Task material –
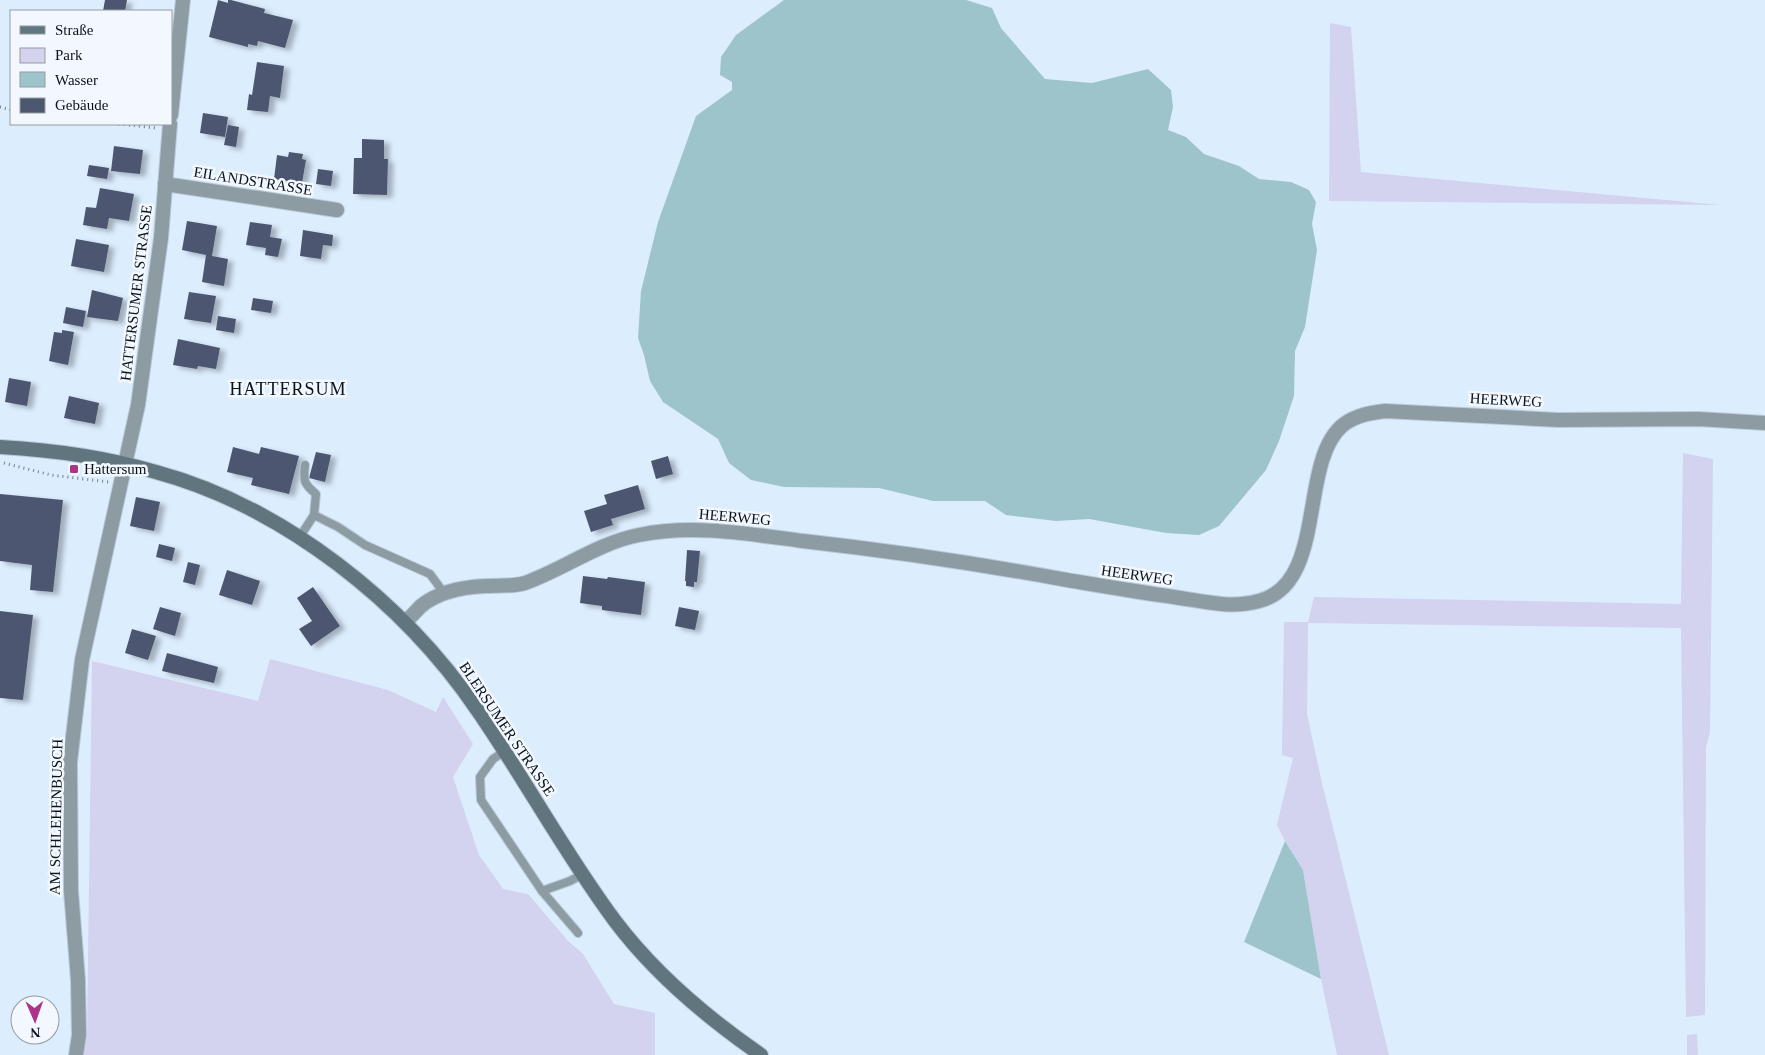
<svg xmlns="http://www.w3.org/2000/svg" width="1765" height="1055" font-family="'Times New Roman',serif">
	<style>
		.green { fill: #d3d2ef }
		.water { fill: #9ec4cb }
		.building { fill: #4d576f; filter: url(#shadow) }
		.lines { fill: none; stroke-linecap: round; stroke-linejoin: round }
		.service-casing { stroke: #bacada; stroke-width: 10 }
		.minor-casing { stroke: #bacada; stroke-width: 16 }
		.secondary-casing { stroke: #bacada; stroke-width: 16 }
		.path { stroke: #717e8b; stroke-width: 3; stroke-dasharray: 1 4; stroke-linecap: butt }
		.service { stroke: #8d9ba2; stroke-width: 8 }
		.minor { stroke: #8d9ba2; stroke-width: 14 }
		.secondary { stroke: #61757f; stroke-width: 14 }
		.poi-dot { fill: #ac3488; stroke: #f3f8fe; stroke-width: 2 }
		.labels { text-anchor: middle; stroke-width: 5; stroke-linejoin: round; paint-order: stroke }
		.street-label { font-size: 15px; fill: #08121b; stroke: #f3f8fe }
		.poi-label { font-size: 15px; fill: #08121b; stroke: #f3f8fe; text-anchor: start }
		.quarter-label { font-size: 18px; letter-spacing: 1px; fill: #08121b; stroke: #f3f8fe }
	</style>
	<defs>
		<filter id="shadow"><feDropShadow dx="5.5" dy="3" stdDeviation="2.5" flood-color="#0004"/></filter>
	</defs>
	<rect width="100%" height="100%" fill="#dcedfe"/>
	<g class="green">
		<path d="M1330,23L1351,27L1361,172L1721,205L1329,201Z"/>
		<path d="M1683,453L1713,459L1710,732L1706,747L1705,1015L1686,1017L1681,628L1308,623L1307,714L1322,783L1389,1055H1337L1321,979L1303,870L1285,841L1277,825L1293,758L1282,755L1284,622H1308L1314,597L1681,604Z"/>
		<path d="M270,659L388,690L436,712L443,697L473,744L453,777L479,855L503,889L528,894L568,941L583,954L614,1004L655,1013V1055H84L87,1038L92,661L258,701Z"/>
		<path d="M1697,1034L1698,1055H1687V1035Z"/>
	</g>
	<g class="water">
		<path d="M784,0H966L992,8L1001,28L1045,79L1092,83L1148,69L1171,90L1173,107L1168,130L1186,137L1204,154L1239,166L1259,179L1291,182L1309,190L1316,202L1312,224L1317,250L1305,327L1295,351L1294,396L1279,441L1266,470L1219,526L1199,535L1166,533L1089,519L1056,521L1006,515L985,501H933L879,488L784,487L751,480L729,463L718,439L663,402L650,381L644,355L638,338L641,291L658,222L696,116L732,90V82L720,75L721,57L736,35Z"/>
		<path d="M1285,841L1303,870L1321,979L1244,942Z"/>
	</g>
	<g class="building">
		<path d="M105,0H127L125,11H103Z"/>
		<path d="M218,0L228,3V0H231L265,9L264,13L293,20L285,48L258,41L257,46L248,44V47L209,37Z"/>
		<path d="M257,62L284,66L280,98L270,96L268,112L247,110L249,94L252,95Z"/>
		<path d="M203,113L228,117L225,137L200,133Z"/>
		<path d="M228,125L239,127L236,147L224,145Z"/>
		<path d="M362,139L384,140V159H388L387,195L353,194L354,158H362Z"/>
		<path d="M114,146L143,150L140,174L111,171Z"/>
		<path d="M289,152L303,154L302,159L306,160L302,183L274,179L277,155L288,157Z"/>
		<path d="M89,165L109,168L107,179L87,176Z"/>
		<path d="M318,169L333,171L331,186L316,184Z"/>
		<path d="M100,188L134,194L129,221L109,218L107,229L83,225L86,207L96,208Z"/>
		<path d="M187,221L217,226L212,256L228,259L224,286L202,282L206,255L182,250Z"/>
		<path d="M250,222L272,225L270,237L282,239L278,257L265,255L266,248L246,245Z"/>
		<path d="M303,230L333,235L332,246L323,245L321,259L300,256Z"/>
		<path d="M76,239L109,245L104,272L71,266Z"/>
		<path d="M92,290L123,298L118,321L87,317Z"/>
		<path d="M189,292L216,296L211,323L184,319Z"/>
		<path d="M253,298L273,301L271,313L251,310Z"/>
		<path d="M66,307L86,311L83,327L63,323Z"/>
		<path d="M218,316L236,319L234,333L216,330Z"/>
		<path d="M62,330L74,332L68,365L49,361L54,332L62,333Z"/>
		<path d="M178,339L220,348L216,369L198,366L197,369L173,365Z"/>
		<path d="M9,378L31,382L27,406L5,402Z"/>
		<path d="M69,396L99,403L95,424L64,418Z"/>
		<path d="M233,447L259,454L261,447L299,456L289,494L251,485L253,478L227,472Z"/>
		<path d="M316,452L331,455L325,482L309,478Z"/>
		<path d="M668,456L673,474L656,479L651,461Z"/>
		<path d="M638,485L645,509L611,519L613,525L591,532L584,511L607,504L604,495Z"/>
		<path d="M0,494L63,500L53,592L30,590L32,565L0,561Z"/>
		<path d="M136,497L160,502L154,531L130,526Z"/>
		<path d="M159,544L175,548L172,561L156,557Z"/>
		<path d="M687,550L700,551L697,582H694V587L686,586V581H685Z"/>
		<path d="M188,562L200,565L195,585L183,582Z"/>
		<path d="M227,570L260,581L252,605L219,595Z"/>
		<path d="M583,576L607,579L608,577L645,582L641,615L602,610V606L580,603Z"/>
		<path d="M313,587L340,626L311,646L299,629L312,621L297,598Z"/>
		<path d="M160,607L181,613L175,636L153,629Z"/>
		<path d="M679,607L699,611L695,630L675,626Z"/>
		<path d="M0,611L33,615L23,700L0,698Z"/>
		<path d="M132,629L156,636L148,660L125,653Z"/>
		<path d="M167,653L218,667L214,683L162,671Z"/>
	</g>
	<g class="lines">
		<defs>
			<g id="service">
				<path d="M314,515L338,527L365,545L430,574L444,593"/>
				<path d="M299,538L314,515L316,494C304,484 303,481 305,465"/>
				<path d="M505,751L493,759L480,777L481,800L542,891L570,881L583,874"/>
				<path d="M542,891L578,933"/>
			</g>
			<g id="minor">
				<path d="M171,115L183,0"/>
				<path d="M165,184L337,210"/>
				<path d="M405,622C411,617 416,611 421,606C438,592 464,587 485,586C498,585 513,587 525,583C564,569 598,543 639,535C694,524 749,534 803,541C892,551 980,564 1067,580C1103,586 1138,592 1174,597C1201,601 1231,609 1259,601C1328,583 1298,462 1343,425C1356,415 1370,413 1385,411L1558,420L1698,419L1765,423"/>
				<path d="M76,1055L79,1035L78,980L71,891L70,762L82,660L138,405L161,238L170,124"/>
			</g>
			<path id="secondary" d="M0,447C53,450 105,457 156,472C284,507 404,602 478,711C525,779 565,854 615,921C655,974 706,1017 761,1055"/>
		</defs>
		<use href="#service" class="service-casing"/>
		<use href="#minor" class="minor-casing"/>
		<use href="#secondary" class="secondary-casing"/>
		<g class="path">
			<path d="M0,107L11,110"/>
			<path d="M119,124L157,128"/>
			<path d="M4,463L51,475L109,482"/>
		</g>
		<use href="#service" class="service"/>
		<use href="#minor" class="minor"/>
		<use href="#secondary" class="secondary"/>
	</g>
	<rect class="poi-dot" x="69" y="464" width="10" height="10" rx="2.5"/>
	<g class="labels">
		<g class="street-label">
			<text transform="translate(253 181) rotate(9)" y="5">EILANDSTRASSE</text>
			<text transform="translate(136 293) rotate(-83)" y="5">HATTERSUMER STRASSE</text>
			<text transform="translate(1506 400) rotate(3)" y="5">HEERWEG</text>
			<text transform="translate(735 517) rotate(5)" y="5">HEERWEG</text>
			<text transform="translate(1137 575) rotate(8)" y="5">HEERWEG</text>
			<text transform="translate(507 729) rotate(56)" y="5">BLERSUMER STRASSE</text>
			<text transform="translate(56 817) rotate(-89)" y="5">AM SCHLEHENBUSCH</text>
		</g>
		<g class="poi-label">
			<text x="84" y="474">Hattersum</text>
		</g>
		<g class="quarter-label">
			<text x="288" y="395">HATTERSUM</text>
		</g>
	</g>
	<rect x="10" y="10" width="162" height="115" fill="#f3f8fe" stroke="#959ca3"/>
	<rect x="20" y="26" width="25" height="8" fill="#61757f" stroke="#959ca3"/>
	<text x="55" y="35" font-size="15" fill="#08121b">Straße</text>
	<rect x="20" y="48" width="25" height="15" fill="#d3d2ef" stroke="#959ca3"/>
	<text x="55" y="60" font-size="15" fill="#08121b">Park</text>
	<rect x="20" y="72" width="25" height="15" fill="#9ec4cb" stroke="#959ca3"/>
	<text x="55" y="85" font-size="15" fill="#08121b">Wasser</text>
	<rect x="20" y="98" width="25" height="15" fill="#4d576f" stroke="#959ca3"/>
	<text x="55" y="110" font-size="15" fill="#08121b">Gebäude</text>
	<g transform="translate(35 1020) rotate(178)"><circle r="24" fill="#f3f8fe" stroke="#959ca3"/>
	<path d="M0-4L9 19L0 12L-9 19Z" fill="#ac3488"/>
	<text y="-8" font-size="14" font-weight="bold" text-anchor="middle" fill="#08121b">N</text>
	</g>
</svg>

Exercise details –
Once you find the line with "#bacada; stroke-width: 10" above, print it and every line after it up to and including the line with "#8d9ba2; stroke-width: 8", exactly as written and nothing else.

Result below –
		.service-casing { stroke: #bacada; stroke-width: 10 }
		.minor-casing { stroke: #bacada; stroke-width: 16 }
		.secondary-casing { stroke: #bacada; stroke-width: 16 }
		.path { stroke: #717e8b; stroke-width: 3; stroke-dasharray: 1 4; stroke-linecap: butt }
		.service { stroke: #8d9ba2; stroke-width: 8 }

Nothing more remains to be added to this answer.